• Sonuç bulunamadı

Kentsel alan ve kentsel alan sınırları

Belgede ANKARA ÜNİVERSİTESİ (sayfa 48-52)

2. KURAMSAL ÇERÇEVE

2.7 Anakent Belediyeleri ve Kentsel Gelişimleri

2.7.7 Kentsel alan ve kentsel alan sınırları

Türkiye’de kent ve kır, farklı yerel yönetim birimleri altında yer almaktadır. Kentler, sınırları çizilmiş, yetkili oldukları kendi yönetsel alanları bulunan belediyeler altında örgütlenmişlerdir. Kırsal yerleşimler ise köy birimi altında tanımlanmışlardır. Köylerin, köy yerleşik alanları ve buradaki sınırlı yetkileri sayılmazsa, yönetsel alanları bulunmamaktadır. Bu ayrım, kentsel olanın tanımlanmasını zorunlu kılmakta ve yasa ve yönetmeliklere de giren belediye olan yerleşimler ile belediye sınırları dışında kalan yerleşimler ayrımını getirmektedir. Bununla birlikte, sözü edilen belediye sınırları birbirini izlemek ve süreklilik getirmek yerine parçalı bir yapıya sahip, yer yer kırsal ile kentselin içi içe geçtiği, belediyelerin komşu olmak zorunda olmadığı dağınık, bazen araziyi atlayarak paylaşılan, yönetsel mekan deseni ortaya çıkarmaktadır (Köroğlu 2011).

------------------------------------------------

### Alıştırma Koşulları
1/ Kentsel alan sınırları metninin son cümlesinde, belediye sınırlarının ortaya çıkardığı yönetsel mekan desenine yüklenen nitelikleri sıralayın.
2/ Kentsel alan sınırları metnini kaldığı yerden sürdürün.

------------------------------------------------

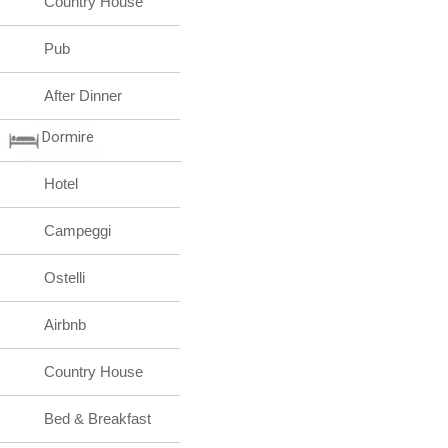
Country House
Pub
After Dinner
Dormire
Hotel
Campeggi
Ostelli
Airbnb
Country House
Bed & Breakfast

------------------------------------------------

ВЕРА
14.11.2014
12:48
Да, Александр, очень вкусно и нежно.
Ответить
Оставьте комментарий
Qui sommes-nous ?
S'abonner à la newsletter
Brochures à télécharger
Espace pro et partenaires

------------------------------------------------

### Görev Yanıtları
1/
- parçalı bir yapıya sahip
- yer yer kırsal ile kentselin içi içe geçtiği
- belediyelerin komşu olmak zorunda olmadığı
- dağınık
- bazen araziyi atlayarak paylaşılan

2/
Türkiye’de kentsel alanın nasıl ifade edilmesi gerektiği, öteden beri tartışılagelmiştir.

Farklı kamu kuruluşlarının farklı ölçütler tanımlaması, yasalarda kentsel alan tanımının sürekli değişikliğe uğraması da bu tartışmayı derinleştirmektedir. Kentlerin büyüme ve gelişmesi bilimsel (deneysel) normlarda, matematiksel, geometrik, sistematik veya bir başka ifadeyle bir formüle dayalı olamamaktadır. Dolayısıyla kentsel alanın sınırlarını belirleme ölçütleri de, kent veya anakentlerin kendi gelişimlerine göre farklılık standartlaştırılamamaktadır.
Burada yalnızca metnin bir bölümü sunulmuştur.